Doctor Green, who presented the Cognia report materials the district received from reviewer Jennifer Williamson, said Cognia’s engagement team confirmed the district’s systems and provided feedback on continuous improvement. The presentation included a word cloud of interview responses and highlighted “community” as a strong theme. Staff said the district is one of five Oregon districts with K‑12 accreditation.
Superintendent Spitzer and interim presenters reported summer programming and recruitment details: middle‑school students attended a three‑week summer program at a site identified as Tamwada; the district is running an extended school year program for 23 students with significant disabilities; summer explorations at the elementary level are operating in 17 classrooms with 228 students; and additional family learning field trips and reading incentives occurred under Title I funding.
Instructional updates included UFLI (early literacy) expansion in K‑2, teacher professional development plans tied to the district’s five dimensions of teaching and learning evaluation, and an interim assessment review. Staff said they plan to replace the current interim tool with MAP for grades K‑8 and use OSAS interim for grades 9–10, because staff want interim assessments to align more closely with OSAS and to support instruction.

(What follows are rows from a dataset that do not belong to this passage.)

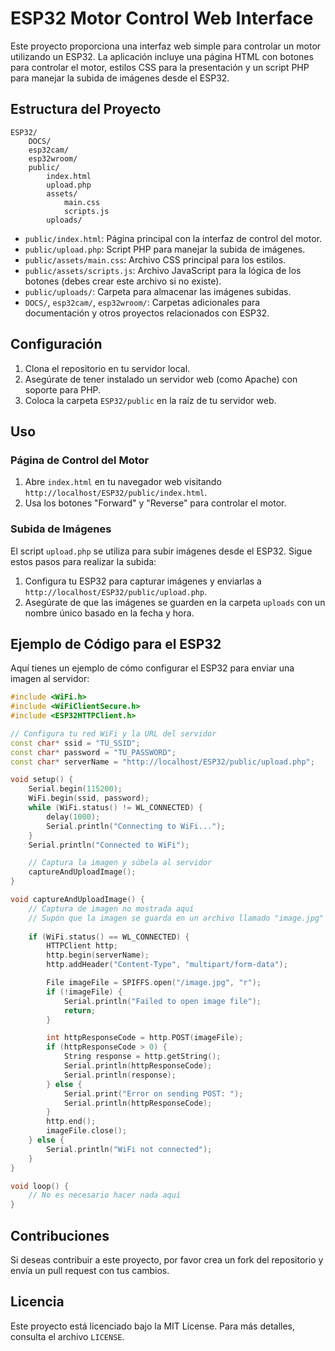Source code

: # ESP32 Motor Control Web Interface

Este proyecto proporciona una interfaz web simple para controlar un motor utilizando un ESP32. La aplicación incluye una página HTML con botones para controlar el motor, estilos CSS para la presentación y un script PHP para manejar la subida de imágenes desde el ESP32.

## Estructura del Proyecto

```
ESP32/
    DOCS/
    esp32cam/
    esp32wroom/
    public/
        index.html
        upload.php
        assets/
            main.css
            scripts.js
        uploads/
```

- `public/index.html`: Página principal con la interfaz de control del motor.
- `public/upload.php`: Script PHP para manejar la subida de imágenes.
- `public/assets/main.css`: Archivo CSS principal para los estilos.
- `public/assets/scripts.js`: Archivo JavaScript para la lógica de los botones (debes crear este archivo si no existe).
- `public/uploads/`: Carpeta para almacenar las imágenes subidas.
- `DOCS/`, `esp32cam/`, `esp32wroom/`: Carpetas adicionales para documentación y otros proyectos relacionados con ESP32.

## Configuración

1. Clona el repositorio en tu servidor local.
2. Asegúrate de tener instalado un servidor web (como Apache) con soporte para PHP.
3. Coloca la carpeta `ESP32/public` en la raíz de tu servidor web.

## Uso

### Página de Control del Motor

1. Abre `index.html` en tu navegador web visitando `http://localhost/ESP32/public/index.html`.
2. Usa los botones "Forward" y "Reverse" para controlar el motor.

### Subida de Imágenes

El script `upload.php` se utiliza para subir imágenes desde el ESP32. Sigue estos pasos para realizar la subida:

1. Configura tu ESP32 para capturar imágenes y enviarlas a `http://localhost/ESP32/public/upload.php`.
2. Asegúrate de que las imágenes se guarden en la carpeta `uploads` con un nombre único basado en la fecha y hora.

## Ejemplo de Código para el ESP32

Aquí tienes un ejemplo de cómo configurar el ESP32 para enviar una imagen al servidor:

```cpp
#include <WiFi.h>
#include <WiFiClientSecure.h>
#include <ESP32HTTPClient.h>

// Configura tu red WiFi y la URL del servidor
const char* ssid = "TU_SSID";
const char* password = "TU_PASSWORD";
const char* serverName = "http://localhost/ESP32/public/upload.php";

void setup() {
    Serial.begin(115200);
    WiFi.begin(ssid, password);
    while (WiFi.status() != WL_CONNECTED) {
        delay(1000);
        Serial.println("Connecting to WiFi...");
    }
    Serial.println("Connected to WiFi");

    // Captura la imagen y súbela al servidor
    captureAndUploadImage();
}

void captureAndUploadImage() {
    // Captura de imagen no mostrada aquí
    // Supón que la imagen se guarda en un archivo llamado "image.jpg"
    
    if (WiFi.status() == WL_CONNECTED) {
        HTTPClient http;
        http.begin(serverName);
        http.addHeader("Content-Type", "multipart/form-data");

        File imageFile = SPIFFS.open("/image.jpg", "r");
        if (!imageFile) {
            Serial.println("Failed to open image file");
            return;
        }

        int httpResponseCode = http.POST(imageFile);
        if (httpResponseCode > 0) {
            String response = http.getString();
            Serial.println(httpResponseCode);
            Serial.println(response);
        } else {
            Serial.print("Error on sending POST: ");
            Serial.println(httpResponseCode);
        }
        http.end();
        imageFile.close();
    } else {
        Serial.println("WiFi not connected");
    }
}

void loop() {
    // No es necesario hacer nada aquí
}
```

## Contribuciones

Si deseas contribuir a este proyecto, por favor crea un fork del repositorio y envía un pull request con tus cambios.

## Licencia

Este proyecto está licenciado bajo la MIT License. Para más detalles, consulta el archivo `LICENSE`.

District leaders showed indicators of growth in pockets where focused professional development, curriculum use and teacher efforts aligned, and they highlighted targeted next steps: continue rollout of the five‑dimension evaluation (12 indicators added each year until all 36 are in use), align professional learning to the curricular priorities and monitor curriculum implementation. Staff noted OSAS official results remain embargoed until the state release date in September.
On college and career readiness, staff said they are expanding Graduation Plus opportunities (CTE, AP, college credit) and will track student participation with Naviance and with new district supports. Staff reported the district received approval for a BOLI pre‑apprenticeship in manufacturing at Case — the first in the county — and said plumbing is the next pathway under consideration.
Board members asked whether accreditation leads to added funding; staff said it can help when hosting visiting teachers on J‑1 visas and can strengthen grant applications by showing district systems. Staff said a mailer announcing accreditation would be distributed to district households and more communications would appear on the district website.